Even before I arrived in the Veneto last summer, I'd heard from friends in Rome about the sale of the Villa Emo. It was a tragedy, a scandal, an outrage. From a distance (both geographical and social), it was hard to grasp the depth of feeling that this not-so-simple real estate transaction had provoked. But then again, most of us aren't about to sell a house that has been in our family for half a millennium. I'd read the story of how the twenty-seven-year-old Leonardo Emo had commissioned Palladio to build him a villa on his estate in Fanzolo, about thirty miles north of Venice, on the occasion of his marriage to Cornalia Grimani in 1565. Leonardo died young, at fifty-four, in one of the horrendous plagues that swept through Venice at the end of the sixteenth century, and in his will, he gave his wife permission to sell any property if she had to, adding, "but I beg that no part of the villa in Fanzolo be sold." Here was a man in love with a house. For almost five hundred years, his request was honoreduntil the present Count Emo decided that he could no longer afford the upkeep (he'd tried opening a restaurant in one wing and guest rooms in another) and sold it to a bank. The family had attempted to reason with him, had offered to buy it from him, but the deed had been done. And so, to see what the fuss was all about, this was the villa I decided to visit first.
Immediately, I noticed the elegant simplicity of the villa's facade. It is a dignified, masculine house, almost without any detail apart from the pediment, which sits on four gigantic Doric pillars at the top of what you'd expect to be a flight of steps. But as I got closer I saw that, instead of steps, I was about to walk up a broad, two-tiered stone ramp. Why, I wondered, did Palladio do this? Maybe it was an equestrian ramp that would allow riders to dismount at the front door? Or possibly it was a place to dry grain? Or to roll barrels up into the house? Or, most likely, he just wanted to design a spectacular ceremonial entrance to the villa.
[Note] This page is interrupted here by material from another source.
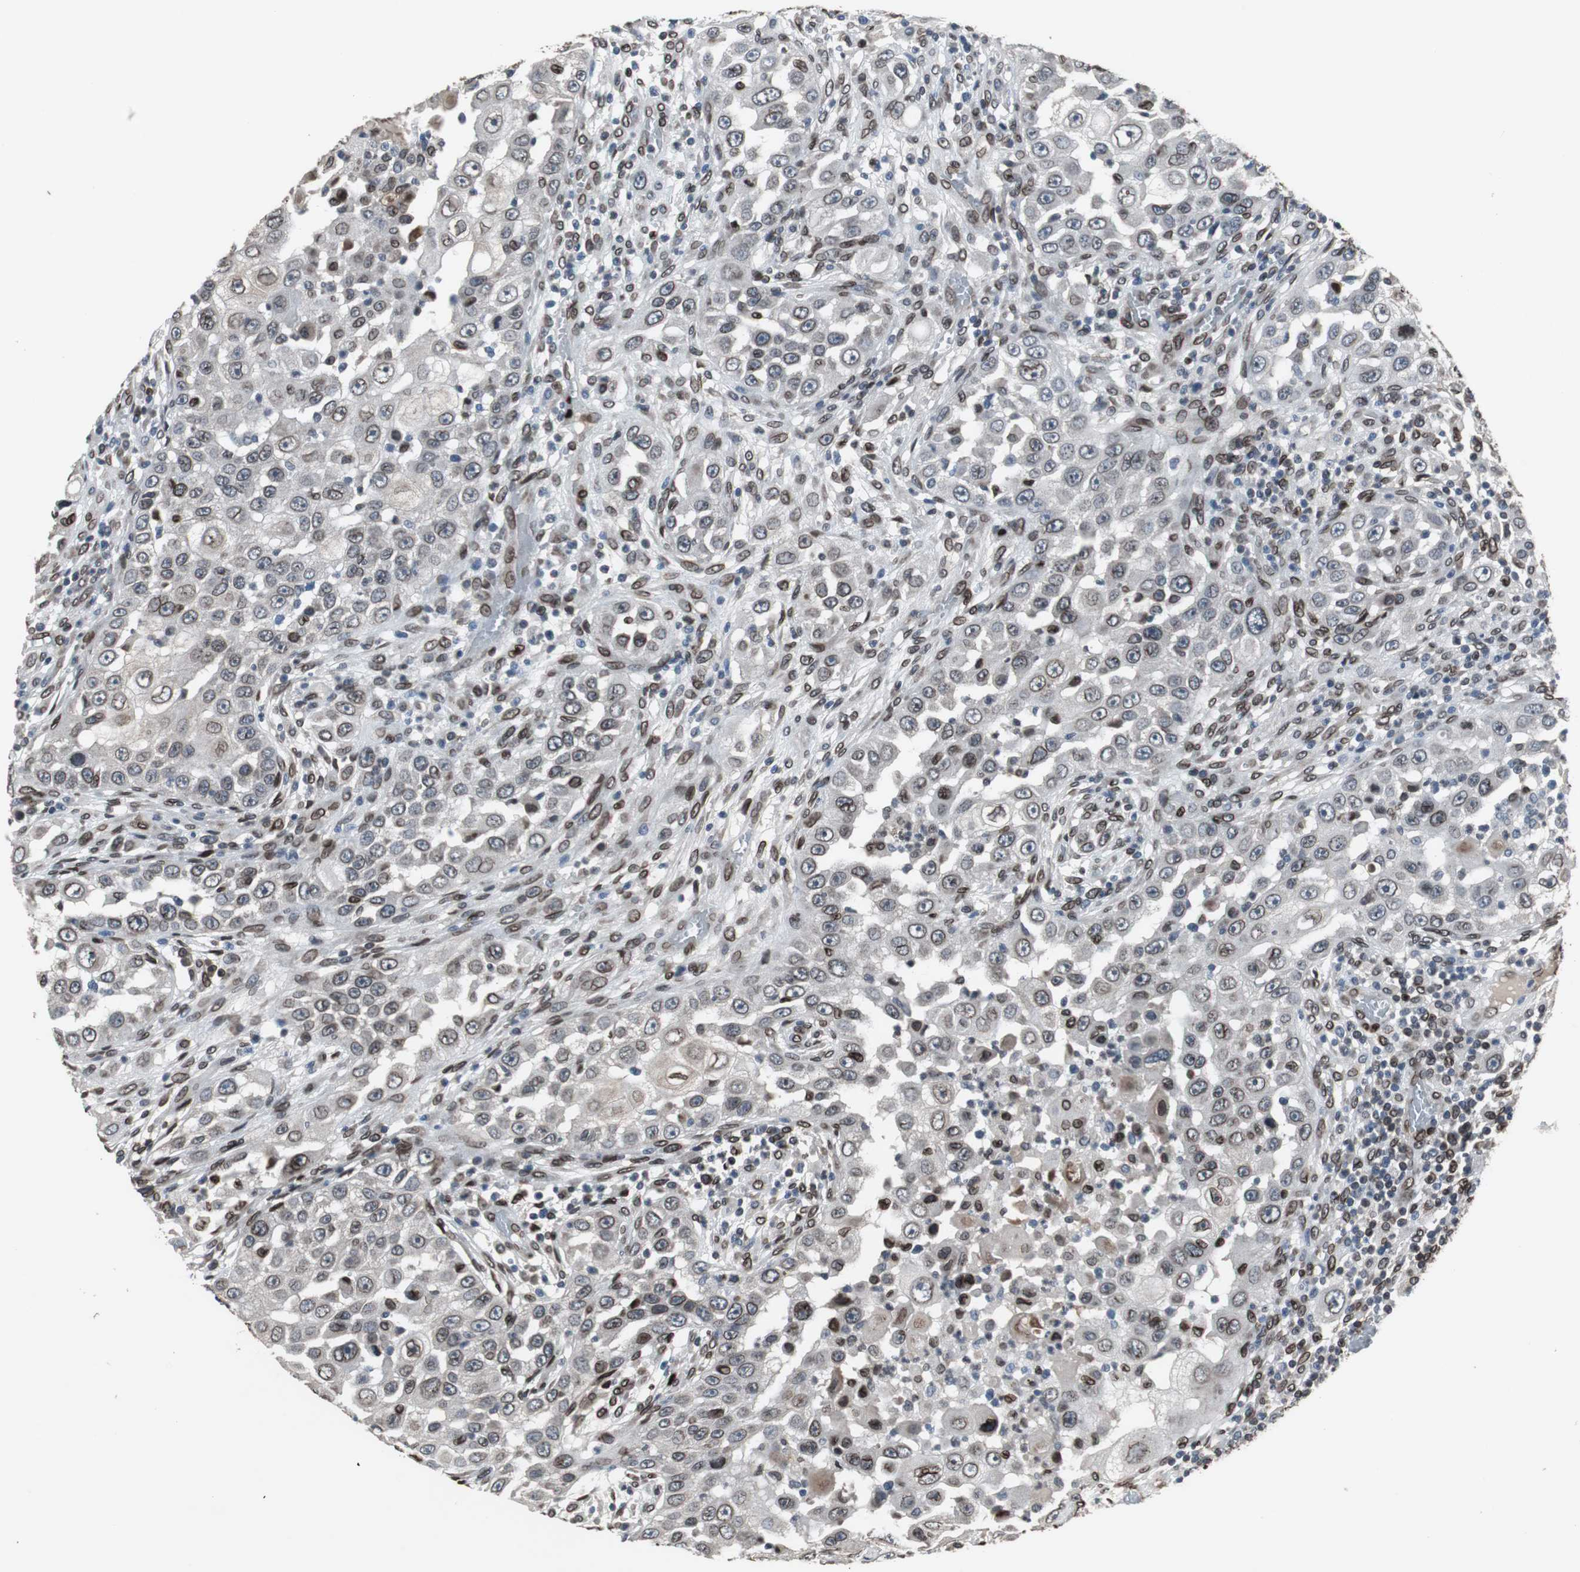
{"staining": {"intensity": "strong", "quantity": ">75%", "location": "cytoplasmic/membranous,nuclear"}, "tissue": "head and neck cancer", "cell_type": "Tumor cells", "image_type": "cancer", "snomed": [{"axis": "morphology", "description": "Carcinoma, NOS"}, {"axis": "topography", "description": "Head-Neck"}], "caption": "Protein staining shows strong cytoplasmic/membranous and nuclear staining in about >75% of tumor cells in head and neck cancer (carcinoma).", "gene": "LMNA", "patient": {"sex": "male", "age": 87}}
And if that was his intention, boy did he succeed. I stood at the top of the ramp, looked back down at the gardens and beyond them to the endless fields bordered by poplars shivering in the breeze, and way in the distance I saw a sliver of water shining like mercury in the sunlight.
For all their neoclassical grandeur, these villas were really part of working farms, not unlike the plantations of the antebellum South. The main house at the Villa Emo, with its exuberant frescoes, trompe l'oeil doorways, and sky-high ceilings, was obviously intended for entertaining (and blowing the minds of) visitors, but what about the two long arcaded wings (barchessa) that extend from each side? Aesthetically, they are the ideal balance to the central cube, with their perfectly proportioned square dovecotes at each end. But if you look at them more closely, you realize that with their lack of decoration and height, they are really just elongated barns. The Emos were one of the oldest and richest families in Venice, but by the beginning of the sixteenth century, no longer content with their palazzo in the city, they were eager to acquire a country estate in the Veneto. Wheat and millet were the traditional crops of this part of Italy, but Leonardo Emo introduced the cultivation of granturco (corn)a far more profitable staple, which incidentally led to the invention of polenta.